## TASK PROMPT:
Please write out the records below word for word, leaving out the pictures.

## DATASET RECORDS:

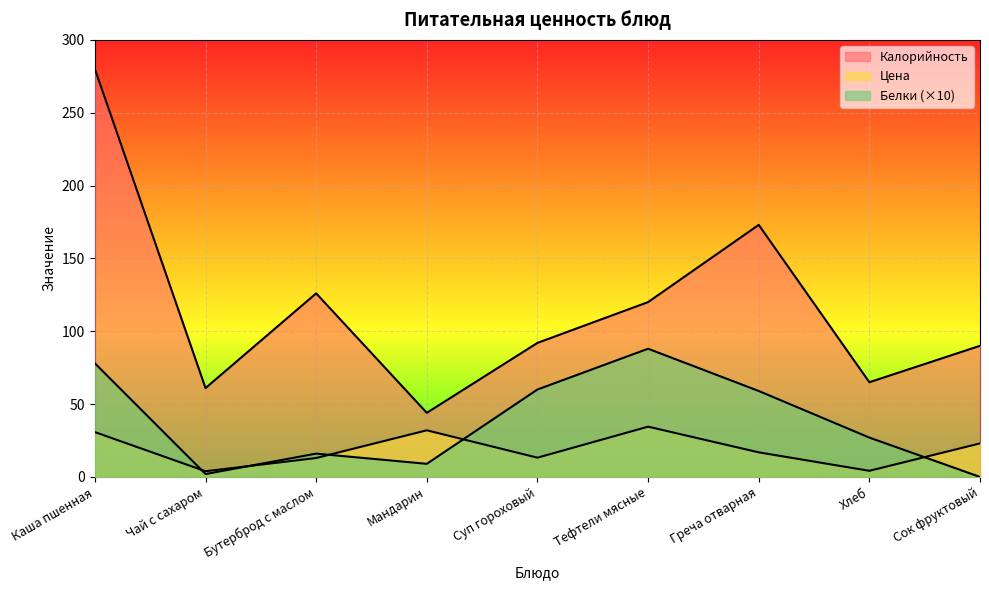

What value does the Белки series have at Мандарин?

9.0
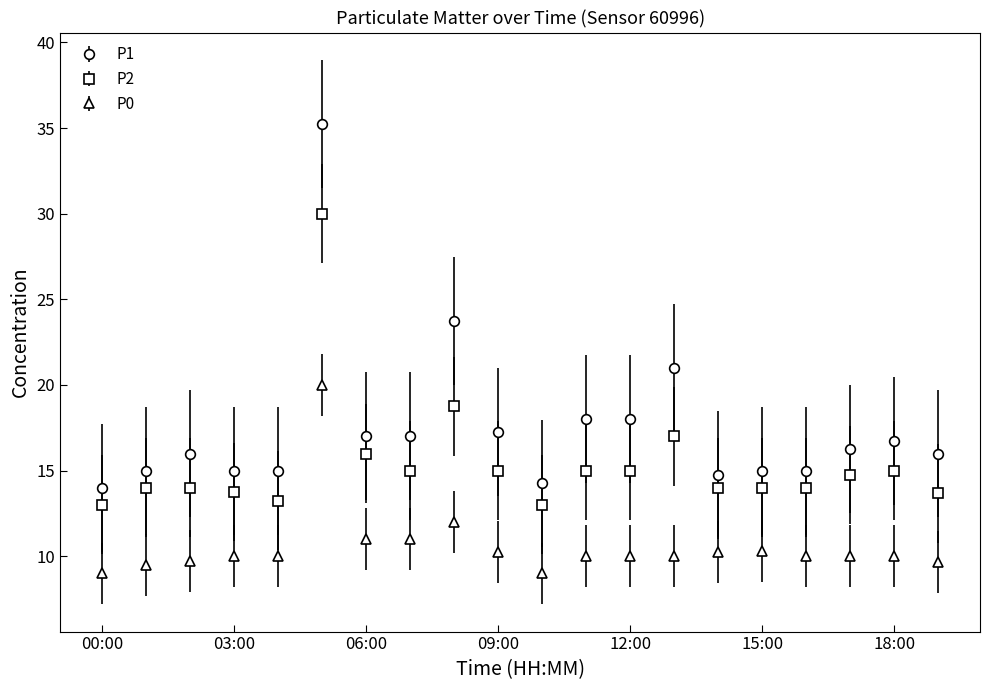

How many lines are shown in the chart?

3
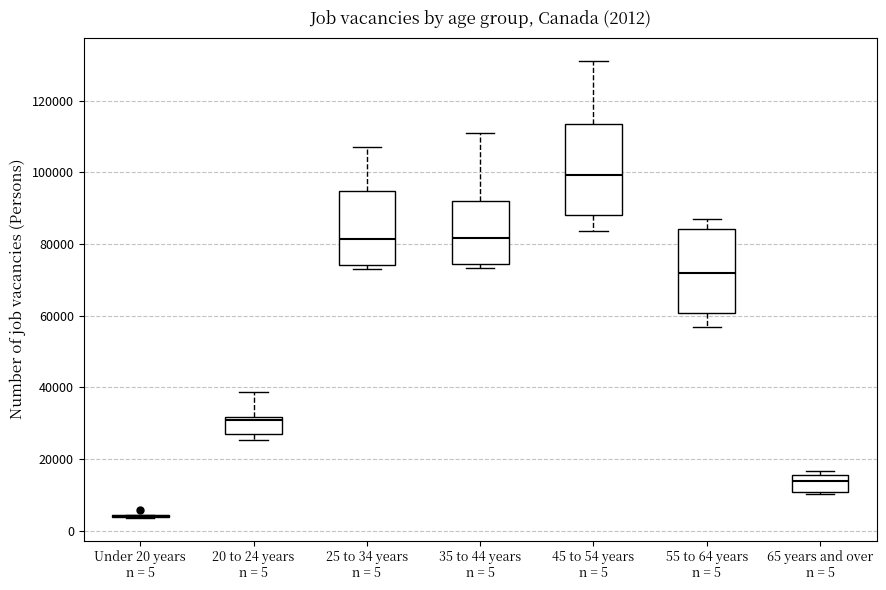

Which box is the tallest, from its lower edge to its upper edge?

45 to 54 years n = 5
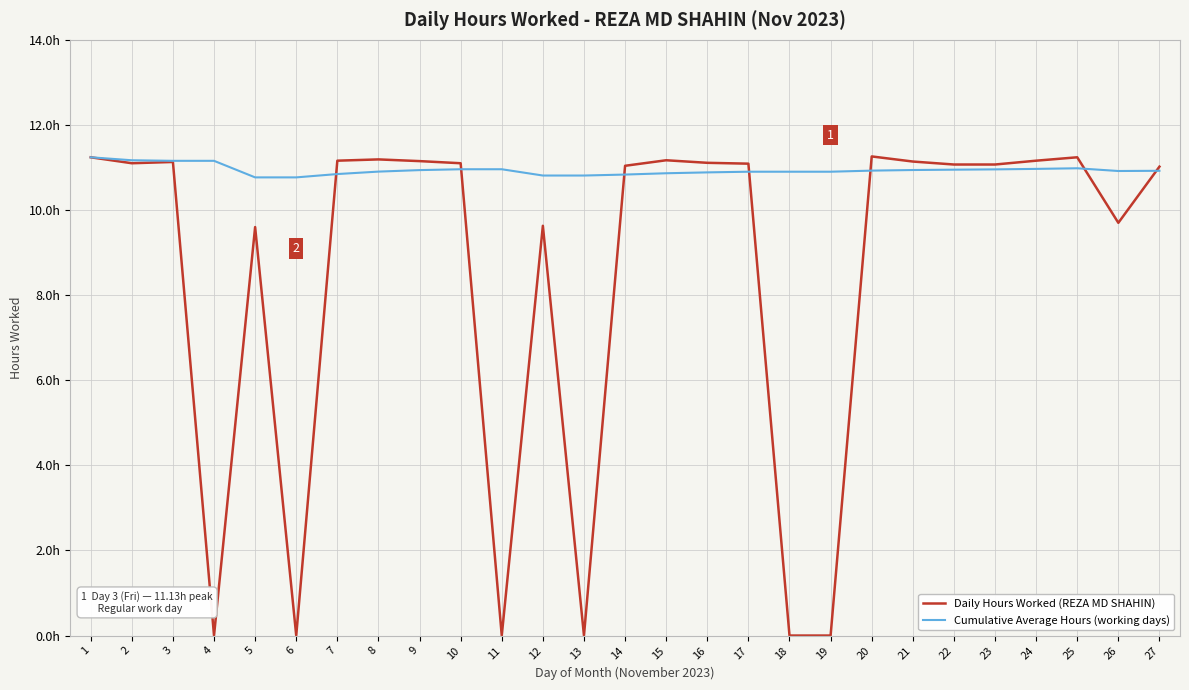

Reading left to right, what are all the values shown in this chart?

Daily Hours Worked (REZA MD SHAHIN): 11.2	11.1	11.1	0.0	9.6	0.0	11.2	11.2	11.2	11.1	0.0	9.6	0.0	11.0	11.2	11.1	11.1	0.0	0.0	11.3	11.1	11.1	11.1	11.2	11.2	9.7	11.0
Cumulative Average Hours (working days): 11.2	11.2	11.2	11.2	10.8	10.8	10.8	10.9	10.9	11.0	11.0	10.8	10.8	10.8	10.9	10.9	10.9	10.9	10.9	10.9	10.9	10.9	11.0	11.0	11.0	10.9	10.9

## ANSWER TO THE EXERCISE:
What value does the Белки series have at Мандарин?

9.0

How many lines are shown in the chart?

3

Which box is the tallest, from its lower edge to its upper edge?

45 to 54 years n = 5

Reading left to right, what are all the values shown in this chart?

Daily Hours Worked (REZA MD SHAHIN): 11.2	11.1	11.1	0.0	9.6	0.0	11.2	11.2	11.2	11.1	0.0	9.6	0.0	11.0	11.2	11.1	11.1	0.0	0.0	11.3	11.1	11.1	11.1	11.2	11.2	9.7	11.0
Cumulative Average Hours (working days): 11.2	11.2	11.2	11.2	10.8	10.8	10.8	10.9	10.9	11.0	11.0	10.8	10.8	10.8	10.9	10.9	10.9	10.9	10.9	10.9	10.9	10.9	11.0	11.0	11.0	10.9	10.9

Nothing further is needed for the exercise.